Chi fa politica dovrebbe smettere di occuparsi dei gossip, ed iniziare a pranzare nelle case di chi li ha votati.Forse capirebbe molte più cose di quelle che oggi crede di sapere.
C’è chi dice che berlusconi parla alla pancia del paese. C’è chi dice che bersani parla solo al pd. C’è chi sa che entrambi parlano soltanto per se stessi.
Adesso va di moda fra i politici dire di essere a disposizione, come eroi pronti alla battaglia ed all’onore, ma è il paese che è da troppo tempo a loro disposizione.

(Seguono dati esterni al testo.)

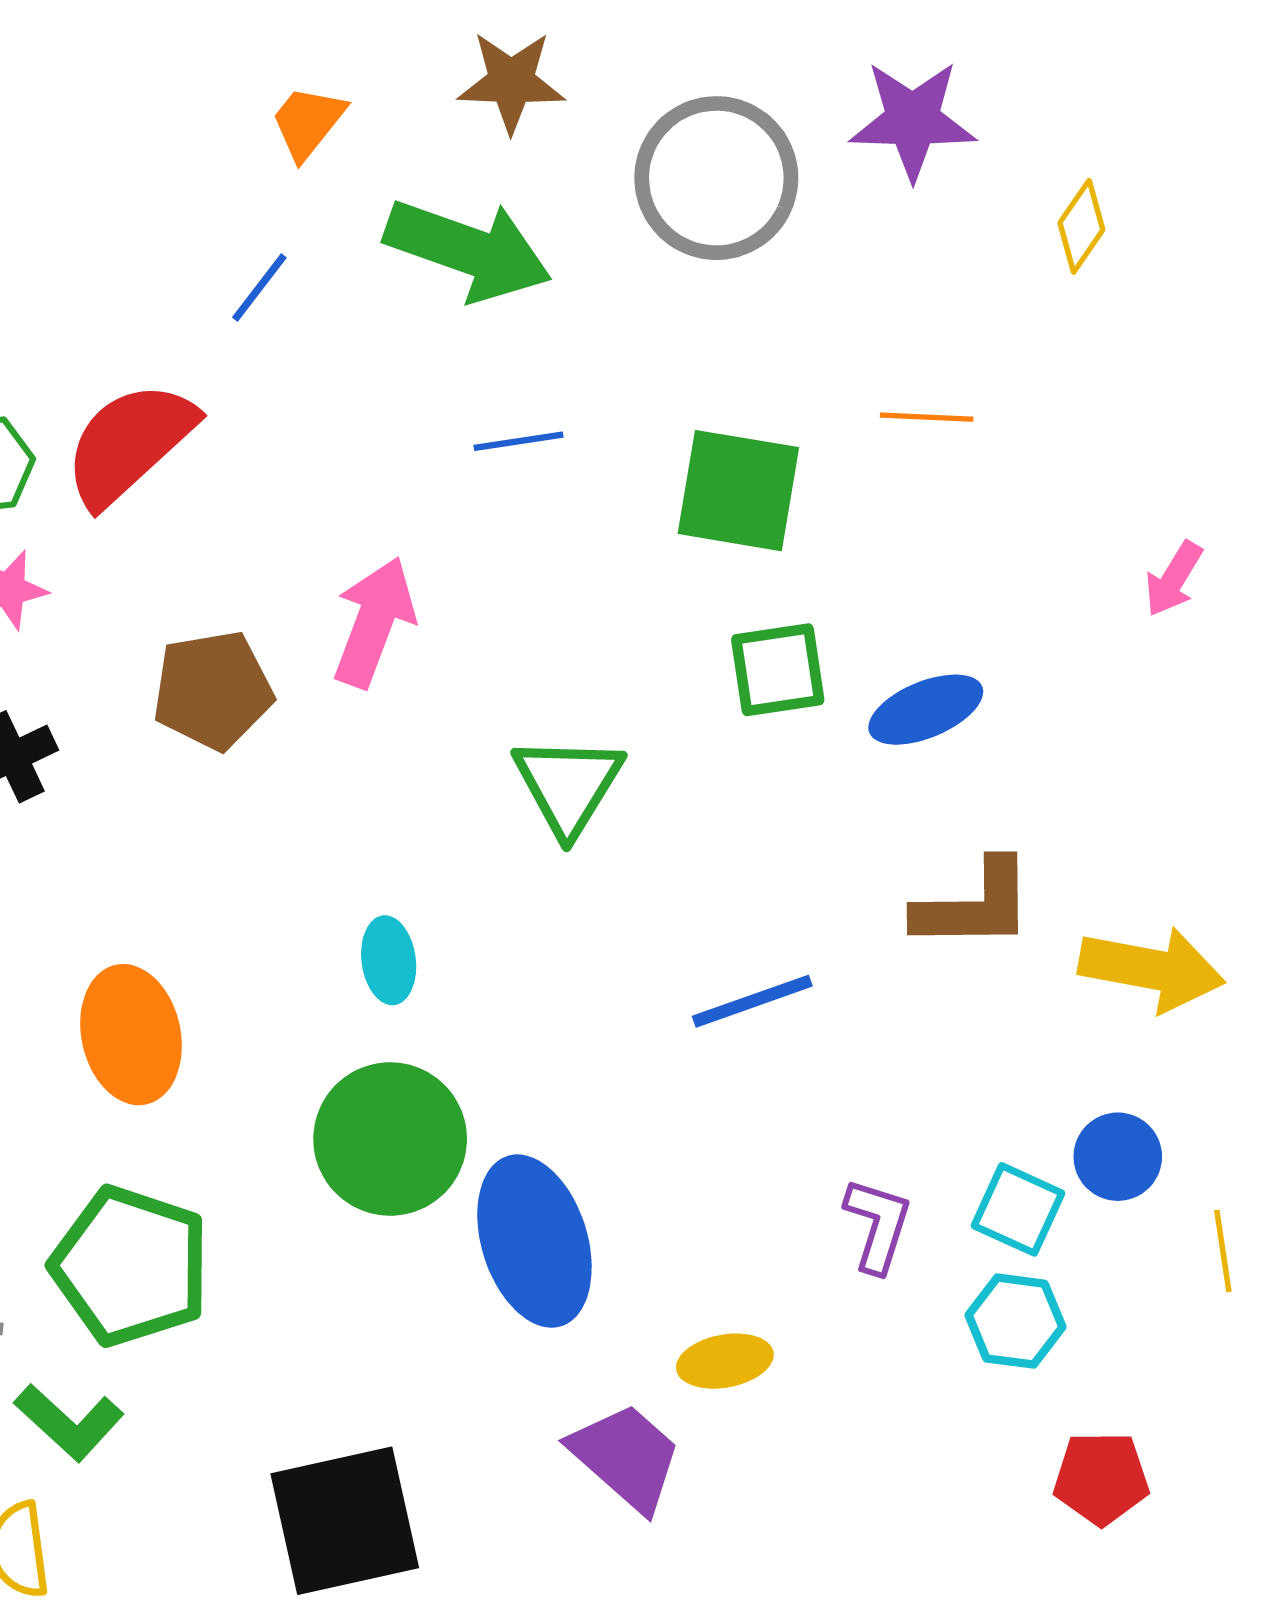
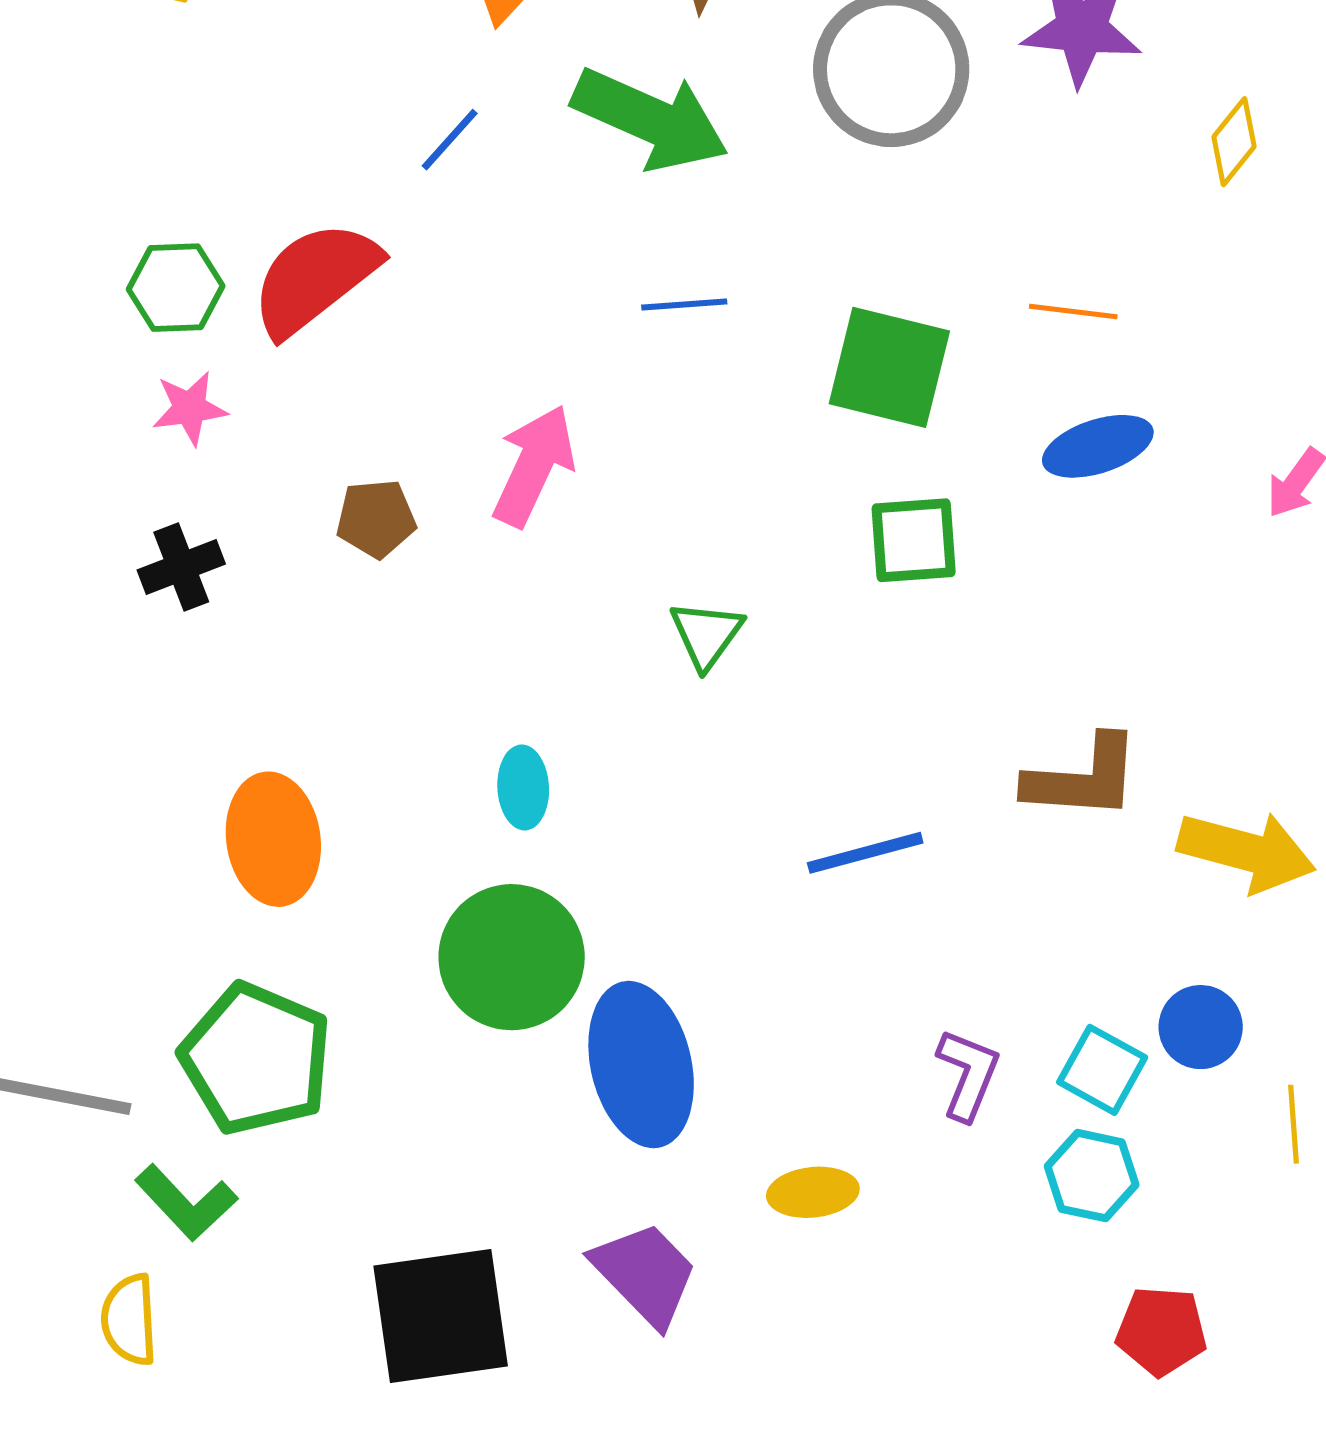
brown pentagon: (213, 690) -> (376, 518), size x0.7
blue ellipse: (926, 710) -> (1098, 446), moved
green triangle: (568, 785) -> (706, 634), size x0.7
purple trapezoid: (626, 1457) -> (645, 1274), moved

Nei cinque anni di governo del centrodestra, mai una volta Silvio Berlusconi si è fatto vedere in piazza il 25 aprile, mai una parola dedicata agli antifascisti, d’altra parte governare con gli eredi di Mussolini ha un prezzo che si deve pagare. Comunque, il Cavaliere, in piedi a Milano in piazza del Duomo, al fianco di partigiani come Ciampi, Boldrini e poi Tina Anselmi, Oscar Luigi Scalfaro, Massimo Rendina, Checco Berti Arnoaldi, Giovanni Pesce, Bruno Trentin, Giorgio Bocca, Pietro Ingrao, Rossana Rossanda, Giuliano Vassalli, e i compianti Luigi Pintor e Aldo Aniasi, sarebbe stato ridicolo nonostante il ruolo istituzionale.
Il debito pubblico è abbastanza grande da badare a se stesso.
Quando lo stato incassa il cittadino s’incazza. Quando lo stato spende il cittadino si offende. Accordo impossibile. L’unico punto di incontro è lo scontro.
Il bello dei politologi è che, quando rispondono, uno non capisce più cosa gli aveva domandato.